Every day this week I’ve gone to the computer and googled the same question: “How many attackers Mumbai?” And I still haven’t gotten anything like a straight answer. Of course the official Indian story is “ten.” Right. Ten guys, kids by the look of them in the closed-circuit tv pictures, did all that? Well…that’s not actually impossible. I’m not one of these people that underestimate the bloodlust and craziness of ten teenagers with some basic training, a good plan, AKs with plenty of ammo, and heads full of cocaine’n’Quran. That’s a powerful cocktail, that cocaine/Quran mix. They’ll have to come up with a good street name for it, something like Mecca-chino. Keeps you awake and firing for two days straight.
Some parts of the story have been pretty well confirmed, like the guess that these guys were Kashmiris from Lashkar-e-Tayyiba. I suspected that’s what these Mumbaikar eyewitnesses were hinting at when they described the attackers as “pale” and “foreign-looking.” If you’ve seen their pictures, you’ll see they weren’t exactly pale by, say, Scottish standards, but to Mumbaikars they did look pale, like Kashmiris from up there where you have to wear a sweater a few weeks a year. Then there was the fact that the attackers carried almonds to munch. Almonds are the “State Tree” of Kashmir, believe it or not.
But as for numbers, that’s where the official story wears kind of thin. Ten guys did all that? Excuse me if I snicker. Of course the Mumbai police and Indian government would like to stick to that number because they only have nine bodies and one live prisoner. So if there were only ten guys, total, then they’re all accounted for, it’s a wrap, and we can all go on with our lives and drop embarrassing questions about where the rest went. Not to mention how come it took so long for the anti-terrorist Black Cats (Dudes, change that name!) to arrive, etc.
Unfortunately for the Delhi bureaucrats, there’s a very good source, this ex-CIA analyst lady named Farhana Ali, who says she has definite info that there were at least 23 attackers.
That sounds like a more reasonable number to me. And the evidence keeps piling up for a big attacking force, like the fact that they’ve discovered a second dinghy used to ferry the attackers into the city from their hijacked trawler.

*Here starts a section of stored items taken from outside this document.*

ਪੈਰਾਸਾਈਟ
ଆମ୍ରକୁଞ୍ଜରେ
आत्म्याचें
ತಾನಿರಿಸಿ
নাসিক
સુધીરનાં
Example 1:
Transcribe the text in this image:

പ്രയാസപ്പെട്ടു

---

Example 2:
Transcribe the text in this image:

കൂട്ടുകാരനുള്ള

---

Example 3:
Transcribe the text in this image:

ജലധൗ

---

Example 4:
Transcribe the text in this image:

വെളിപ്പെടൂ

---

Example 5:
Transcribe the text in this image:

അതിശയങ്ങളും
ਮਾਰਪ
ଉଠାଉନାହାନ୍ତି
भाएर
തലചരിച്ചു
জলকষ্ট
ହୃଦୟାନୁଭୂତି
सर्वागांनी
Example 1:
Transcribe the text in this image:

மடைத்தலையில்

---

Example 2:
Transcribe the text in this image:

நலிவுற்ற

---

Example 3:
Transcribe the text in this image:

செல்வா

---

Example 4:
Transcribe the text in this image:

And then of course there’s the fact that they did so much damage in so many different locations. That’s what made me guess, in the column I wrote while the attacks were in progress, that there were probably about 70 attackers.
When I wrote that, I took the news reports of ten different sites that had been attacked to mean that there were ten separate sieges taking place in different locations in Mumbai. It turns out that, because the cops turned and ran like rabbits at the first shots, the attackers were able to walk down the middle of the damn street from one attack to the next, throwing grenades and shooting everyone in sight, like the two cokehead jihadis who walked into Leopold’s café, killed everyone they could, then strolled over to the Taj Mahal Hotel complex.

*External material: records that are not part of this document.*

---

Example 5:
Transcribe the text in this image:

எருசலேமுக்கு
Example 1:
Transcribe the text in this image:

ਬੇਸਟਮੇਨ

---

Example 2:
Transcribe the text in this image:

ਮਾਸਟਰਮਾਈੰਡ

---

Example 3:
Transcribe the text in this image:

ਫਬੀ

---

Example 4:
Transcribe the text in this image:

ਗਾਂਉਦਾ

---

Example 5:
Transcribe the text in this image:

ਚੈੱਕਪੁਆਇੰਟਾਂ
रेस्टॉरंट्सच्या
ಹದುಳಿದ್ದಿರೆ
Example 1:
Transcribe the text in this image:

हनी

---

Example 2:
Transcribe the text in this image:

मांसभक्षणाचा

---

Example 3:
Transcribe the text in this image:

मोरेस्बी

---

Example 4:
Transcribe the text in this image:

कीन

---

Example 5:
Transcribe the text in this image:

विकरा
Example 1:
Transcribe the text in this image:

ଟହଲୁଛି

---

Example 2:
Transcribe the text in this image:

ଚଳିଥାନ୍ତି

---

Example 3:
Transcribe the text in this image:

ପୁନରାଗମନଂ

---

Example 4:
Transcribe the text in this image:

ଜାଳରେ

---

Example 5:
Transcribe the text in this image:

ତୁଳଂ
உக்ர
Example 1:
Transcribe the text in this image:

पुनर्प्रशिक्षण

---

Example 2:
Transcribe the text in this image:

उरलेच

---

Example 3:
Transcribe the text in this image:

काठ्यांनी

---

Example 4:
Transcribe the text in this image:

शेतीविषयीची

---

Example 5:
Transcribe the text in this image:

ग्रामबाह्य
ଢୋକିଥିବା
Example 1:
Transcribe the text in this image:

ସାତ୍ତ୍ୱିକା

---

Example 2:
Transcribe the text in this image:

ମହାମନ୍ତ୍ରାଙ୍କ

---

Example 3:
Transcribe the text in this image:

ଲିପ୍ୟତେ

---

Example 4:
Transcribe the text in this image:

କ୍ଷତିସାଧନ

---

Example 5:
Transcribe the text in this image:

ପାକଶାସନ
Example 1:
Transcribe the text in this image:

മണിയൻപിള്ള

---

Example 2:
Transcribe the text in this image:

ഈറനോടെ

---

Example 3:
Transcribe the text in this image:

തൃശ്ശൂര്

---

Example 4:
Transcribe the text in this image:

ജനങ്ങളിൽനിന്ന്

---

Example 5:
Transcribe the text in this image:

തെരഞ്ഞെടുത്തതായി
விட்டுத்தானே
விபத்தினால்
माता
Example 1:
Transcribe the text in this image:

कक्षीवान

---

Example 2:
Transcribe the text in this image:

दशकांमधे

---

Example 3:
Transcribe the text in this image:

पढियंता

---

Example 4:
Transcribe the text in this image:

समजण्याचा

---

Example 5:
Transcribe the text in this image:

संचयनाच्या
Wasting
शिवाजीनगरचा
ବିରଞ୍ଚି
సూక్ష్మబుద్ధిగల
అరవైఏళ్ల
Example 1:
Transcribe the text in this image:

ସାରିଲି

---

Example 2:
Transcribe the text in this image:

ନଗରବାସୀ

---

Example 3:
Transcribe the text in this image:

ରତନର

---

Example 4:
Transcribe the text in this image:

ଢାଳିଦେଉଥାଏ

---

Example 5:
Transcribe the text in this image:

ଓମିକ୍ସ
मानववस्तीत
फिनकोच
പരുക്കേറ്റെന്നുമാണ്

But were those two the only attackers in the Taj Mahal? If you were watching the news, you’ll remember that this is one of those incredibly gigantic old stone hotels that take up a whole city block. The place is solid and huge; no matter how many grenades went off in there, no matter how many fires started, it held up through days of fighting. It’s hard to imagine that two kids who strolled over from the café held it by themselves, especially since there’s also a story going around that the attackers had an inside confederate who was working in the Taj’s kitchen. (I can’t find the link for that story. Anybody got one?)
It’ll take a while for us to get a really solid number for the attackers. Too many people in authority in Mumbai and Delhi and Islamabad have reasons to keep the picture blurry for now. One thing that’s clear is that for all this talk about hi-tech “force multipliers,” these guys gave the whole world a lesson in how to multiply a miserable force, half a platoon of half-trained kids, into something with the power of a tactical nuke. Ten village kids from Kashmir gave a whole huge city a stroke it’ll take years to recover from, with a simple set of tactics. You may not like these tactics, but we’d better notice them. This habit of “It’s not moral so I’ll pretend it isn’t happening” really gets me down. So like it or not, listen up: the attacks showed what a lot of hostage-taking urban sieges have shown already: if you’re going to do one of these sieges, you have to kill ruthlessly, kill everyone in the enemy city from the moment you jam your clip in to the moment you die. Don’t ask questions, don’t ask who’s a Muslim (at least 40 Muslims were killed in Mumbai; these dudes weren’t counting turbans); kill everyone. Then hole up in the highest-value target you can find, because by doing that you, the half-trained guerrilla kid, go from a low-value military asset to a very high-value one. You take on the value of the target, because they’ll have to destroy it to get you.
If you think that’s an exaggeration or something, here’s a quote from the instructions the Mumbai attackers were given:
“…open random fire, kill as many people as you can, take hostages, then go to a vantage location and stay put.”